Nursing (A.A.A.S.)

(A.A.A.S. degree)

The Associate Degree Nursing curriculum prepares entry-level nurses to provide direct client care in acute and extended care facilities. The graduate is eligible to apply for the NCLEX (licensing examination) to become licensed as a Registered Nurse (RN).

The length of the nursing program may vary from one to three years. LPNs may receive advanced placement and typically complete the nursing course work in two semesters (LPN to RN). Students with no previous nursing course work usually complete the program in two years (four semesters). Prerequisite course work is required for admission into the two-year nursing program (contact the Admissions Office or the Nursing Department for more information on the nursing admission policy). A student may also opt to take the program over two-and-one-half or three years, allowing one or two semesters for prenursing and elective courses and time for extracurricular activities, employment or family responsibilities. Total hours required in the nursing program range from 71 to 76 depending on the student’s academic preparation and competencies.

The Hesston College nursing program is accredited by the Accreditation Commission for Education in Nursing (ACEN) and approved by the Kansas State Board of Nursing in the General Information section of the catalog.

Required Program Courses: 56 hours (grade of C or better required):
Core nursing courses: Nursing Foundations I (7 hours), Foundations II and Maternal/Child Nursing (8), Acute Care Nursing I (8), Acute Care Nursing II (8), Clinical Pharmacology I/II (2+2), Integration Seminar (3).
Support nursing courses: Anatomy and Physiology (5), Microbiology (4), Principles of Nutrition (3), Developmental Psychology (3), Pathophysiology (3).
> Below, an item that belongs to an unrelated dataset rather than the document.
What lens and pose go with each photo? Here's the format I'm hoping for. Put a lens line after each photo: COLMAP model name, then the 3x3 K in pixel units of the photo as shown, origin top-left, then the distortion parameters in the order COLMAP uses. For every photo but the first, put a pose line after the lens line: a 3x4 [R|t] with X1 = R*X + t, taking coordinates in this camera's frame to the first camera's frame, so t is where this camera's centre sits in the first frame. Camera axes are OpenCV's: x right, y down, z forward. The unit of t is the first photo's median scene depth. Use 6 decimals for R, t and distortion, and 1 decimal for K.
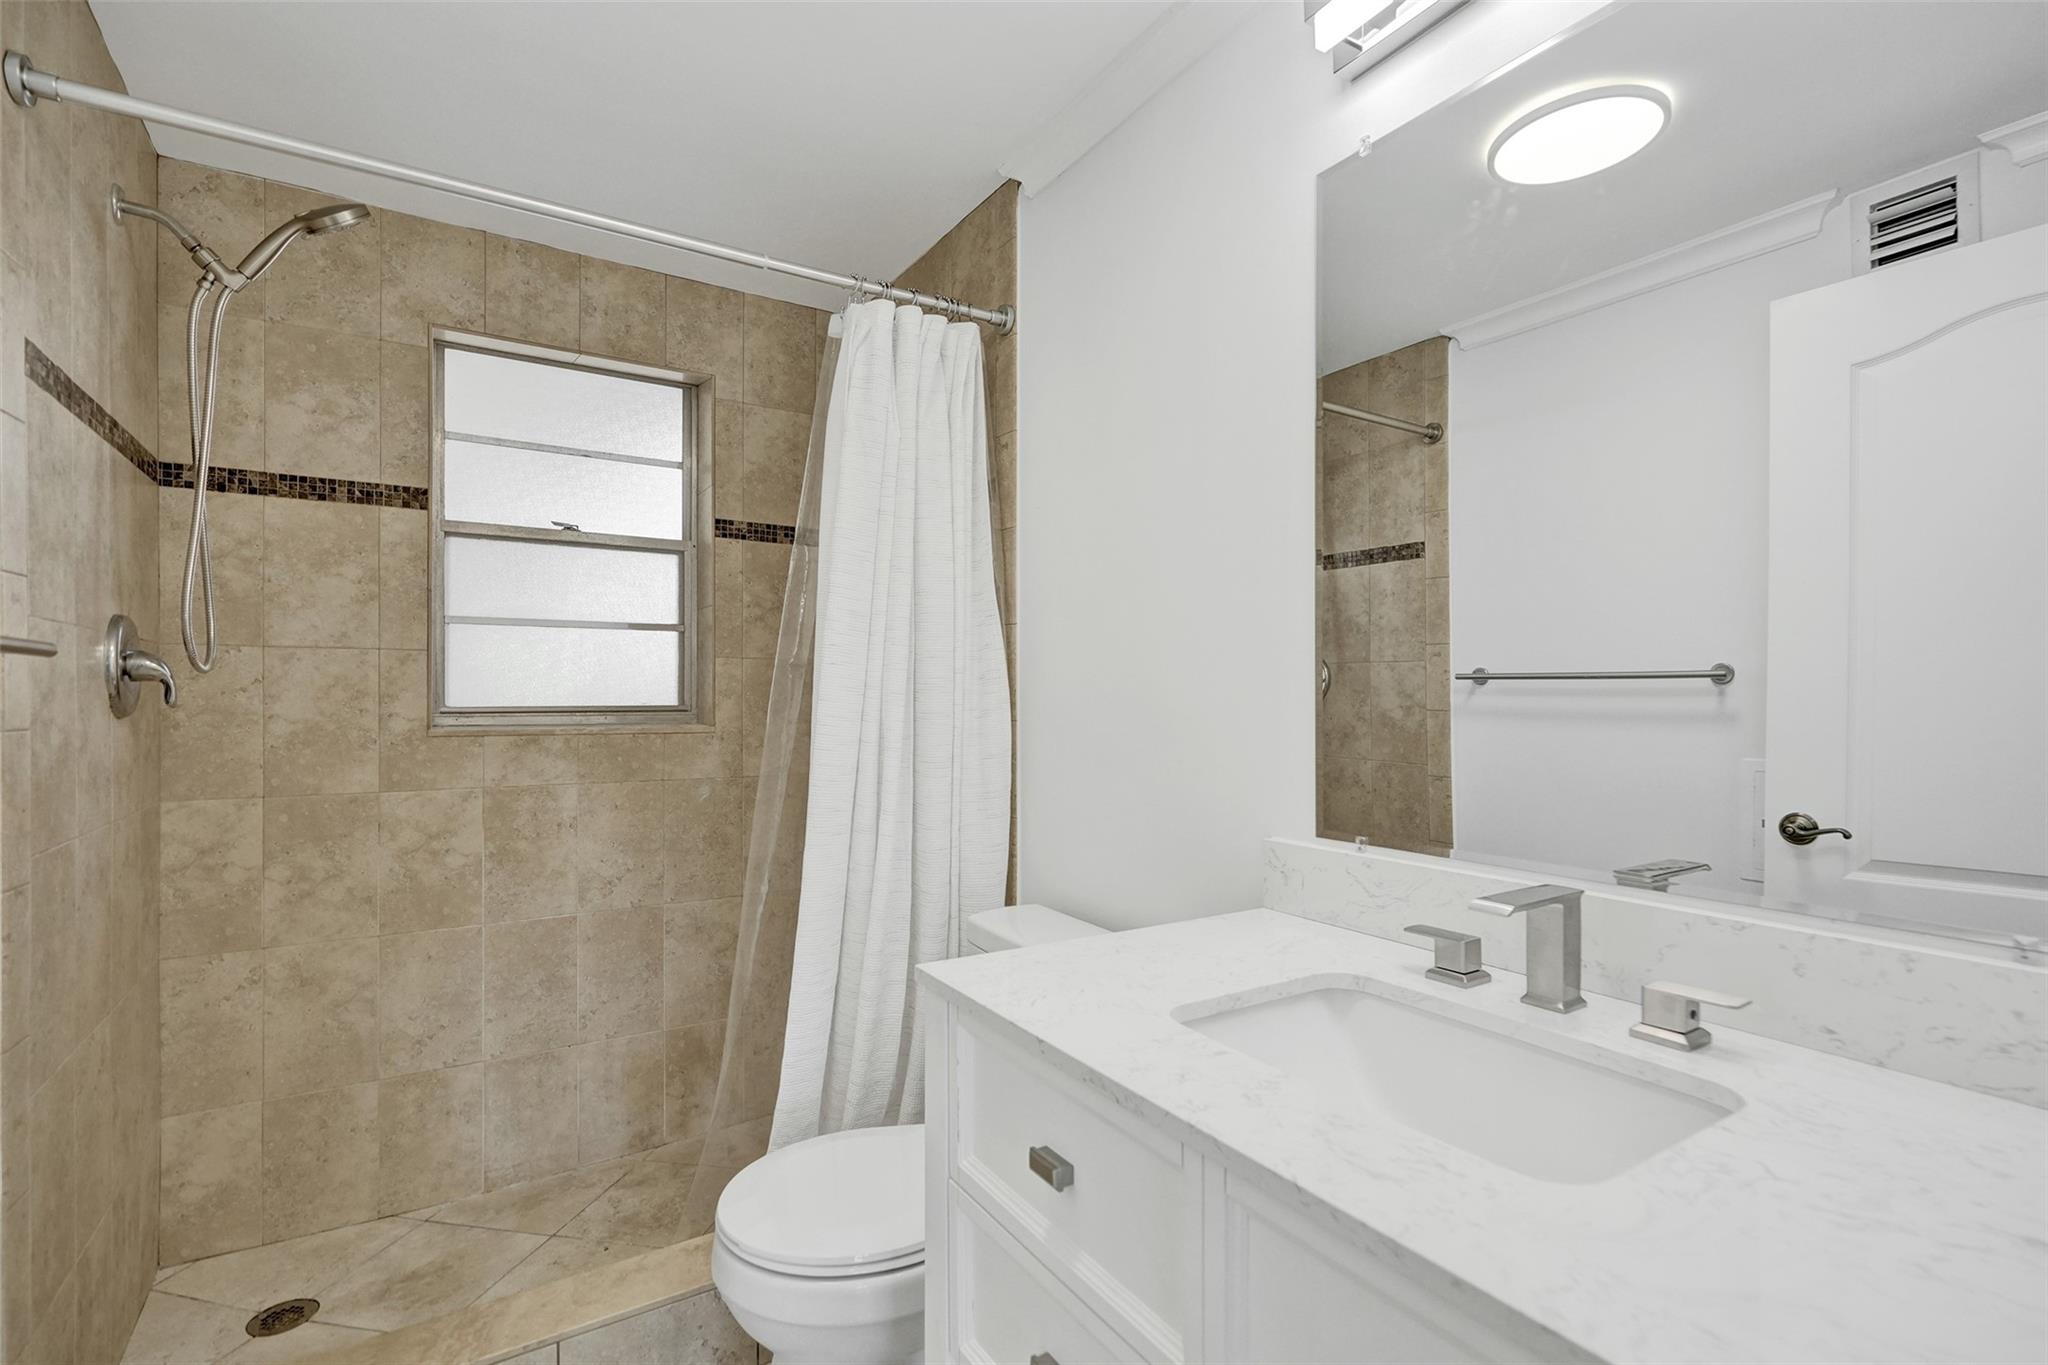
lens RADIAL K [[927.5, 0, 1029.4], [0, 927.5, 688.2], [0, 0, 1]] dist [-0.015083, 0.004638]
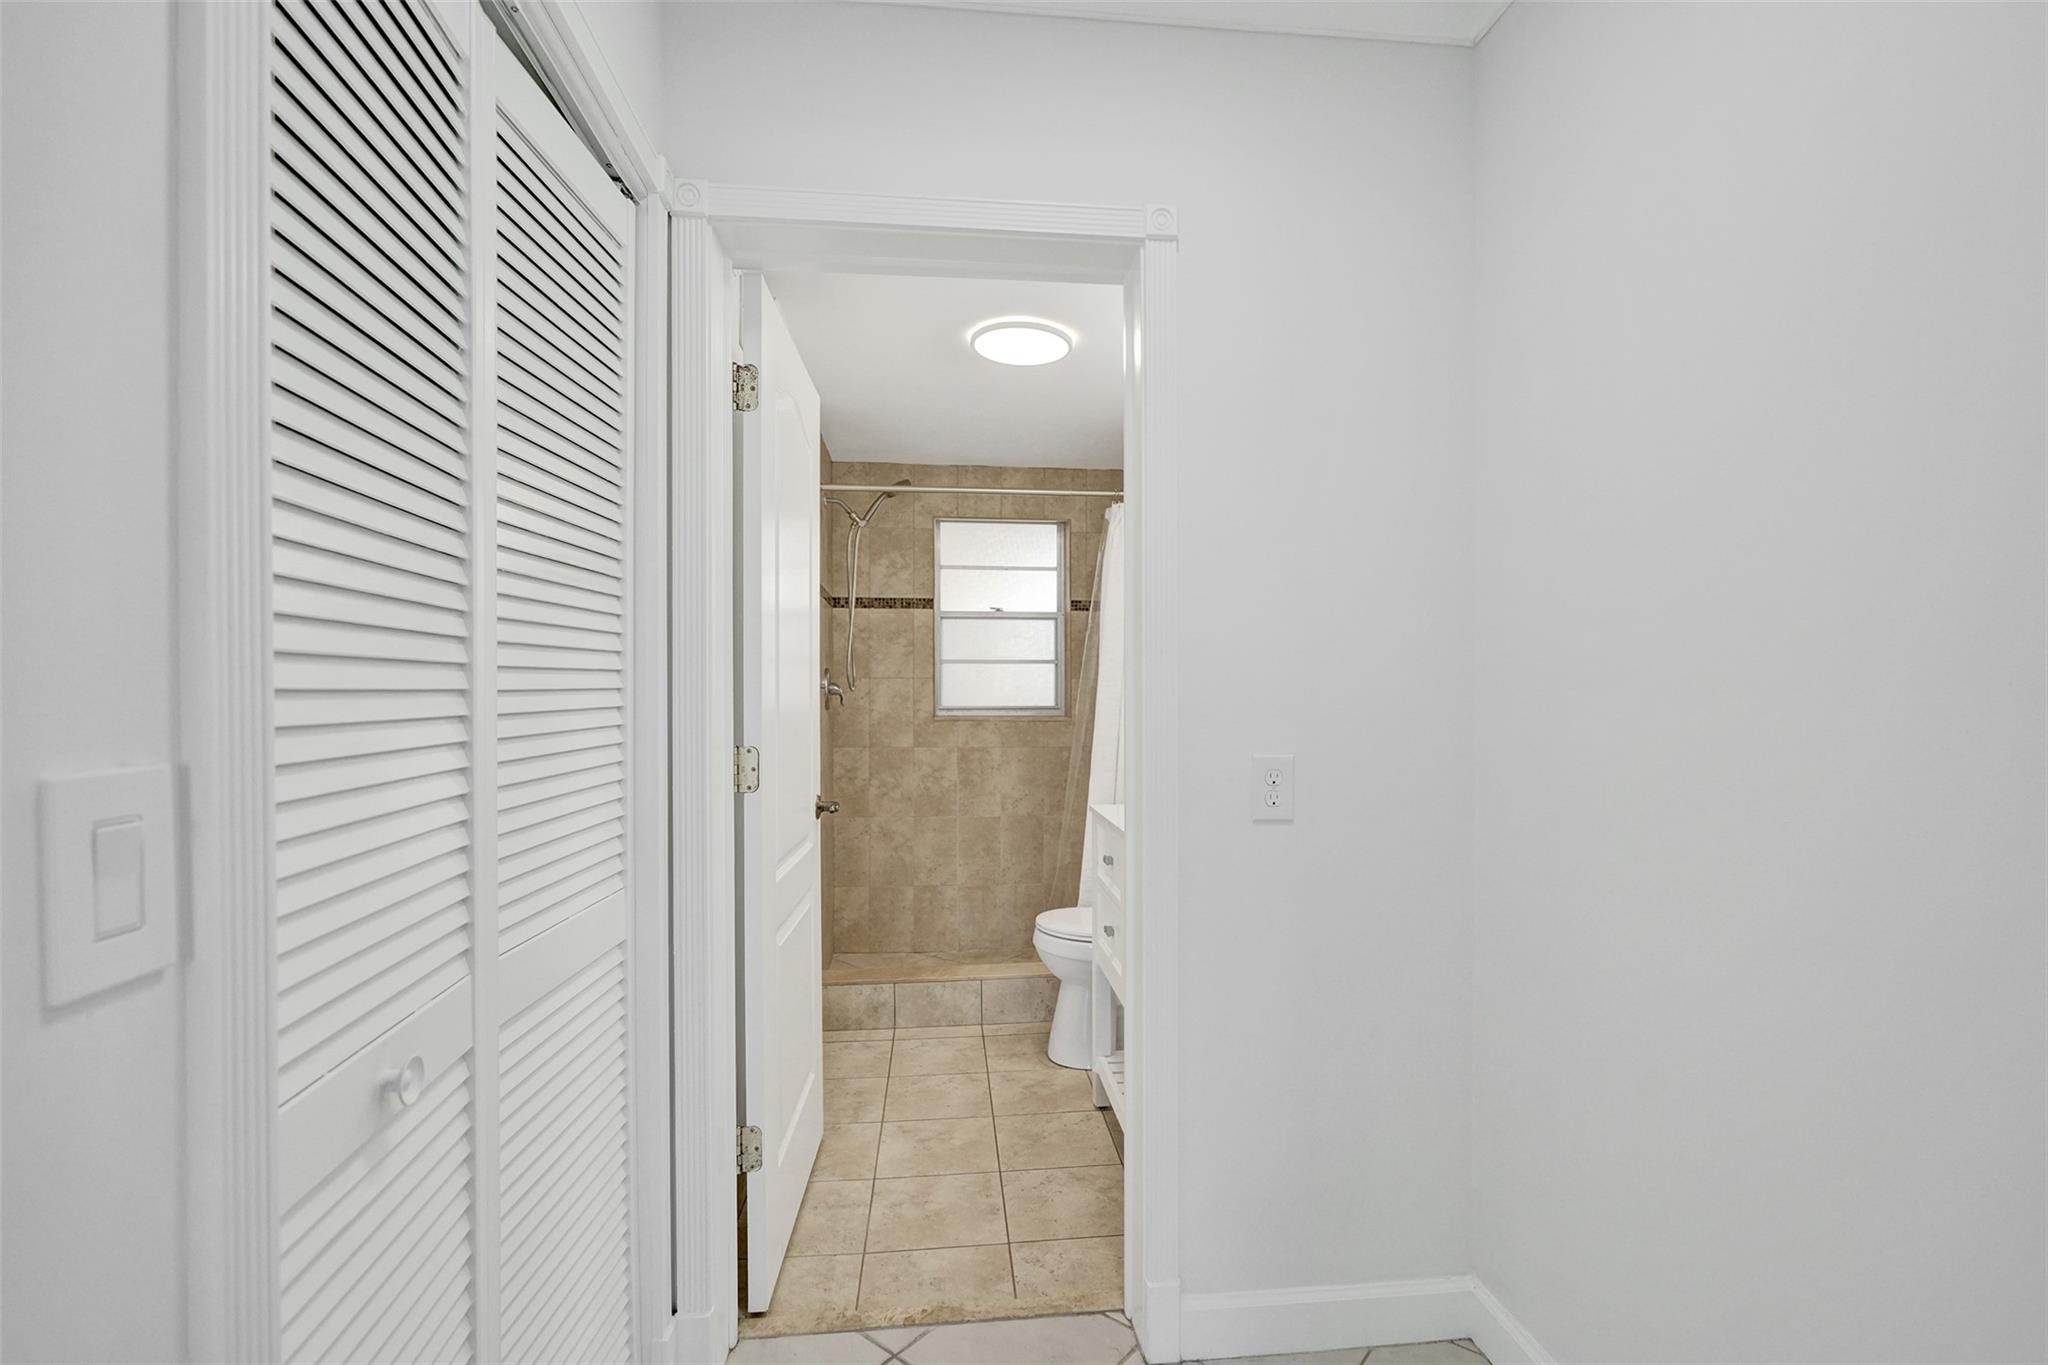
lens RADIAL K [[927.5, 0, 1010.2], [0, 927.5, 695.1], [0, 0, 1]] dist [-0.015083, 0.004638]
pose [[0.878725, -0.000962, -0.477328, 0.469296], [0.002999, 0.999989, 0.003506, -0.010701], [0.477320, -0.004512, 0.878718, -0.712086]]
General Education Notes: for nursing students, Speech Communication or Interpersonal Communication meets the oral communication requirement, Dosage Calculations within Nursing I meets the mathematics requirement, General Psychology meets the social science requirement, Anatomy and Physiology meets the natural science requirement, Principles of Nutrition meets the self-care and responsibility requirements and Acute Care Nursing II meets the integration requirement. Introductory Chemistry is required of students who have not completed one year of high school chemistry with a grade of B or better in the last five years. Prior to the first term of the two-year program, students must complete Anatomy and Physiology. Integration Seminar is required if comprehensive knowledge benchmark is not met in Acute Care Nursing II.
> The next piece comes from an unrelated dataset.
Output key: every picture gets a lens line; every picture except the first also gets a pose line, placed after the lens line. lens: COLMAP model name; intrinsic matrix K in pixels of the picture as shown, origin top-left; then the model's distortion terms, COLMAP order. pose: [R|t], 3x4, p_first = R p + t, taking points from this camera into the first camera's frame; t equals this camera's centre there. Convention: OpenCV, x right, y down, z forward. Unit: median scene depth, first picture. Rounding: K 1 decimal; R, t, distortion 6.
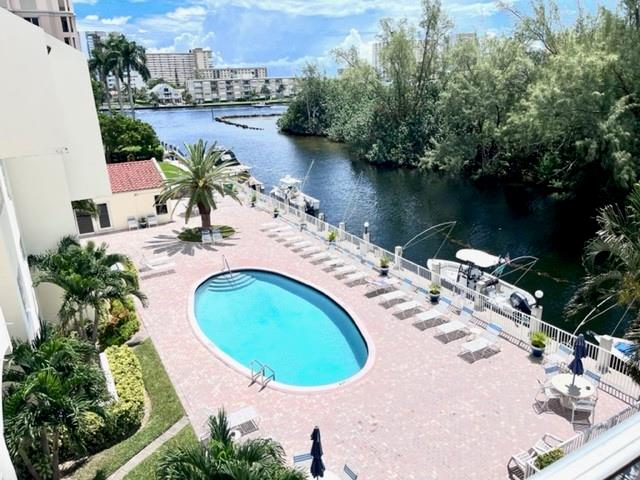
lens RADIAL K [[482.4, 0, 326.5], [0, 482.4, 242.0], [0, 0, 1]] dist [0.070233, -0.090651]
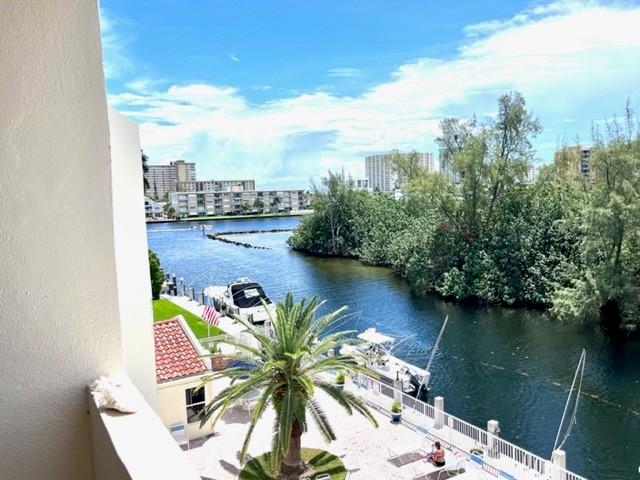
lens RADIAL K [[535.2, 0, 317.8], [0, 535.2, 238.9], [0, 0, 1]] dist [0.048358, -0.022399]
pose [[0.999797, 0.002616, 0.019979, -0.059562], [0.002159, 0.971918, -0.235310, -0.031236], [-0.020033, 0.235306, 0.971715, 0.101301]]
First Year Fall Program courses
Nursing Foundations I
Recommended courses
First-Year Seminar
College Writing I
General Psychology

Spring Program courses
Foundations II and Maternal/Child Nursing
Clinical Pharmacology I
Recommended courses
Principles of Nutrition
Developmental Psychology

Second Year Fall Program courses
Acute Care Nursing I
Clinical Pharmacology II
Recommended courses
Biblical Literature
Introductory Chemistry

Spring Program courses
Acute Care Nursing II
Integration Seminar*
Recommended courses
Speech Communication or Interpersonal Communication
humanities course

Note: Anatomy and Physiology and Pathophysiology are prerequisites for the Nursing program. Students choosing a three-year plan of study focus on general education courses during the first year.

*Integration Seminar is required for students who have not met the nursing comprehensive knowledge benchmark in Acute Care Nursing II.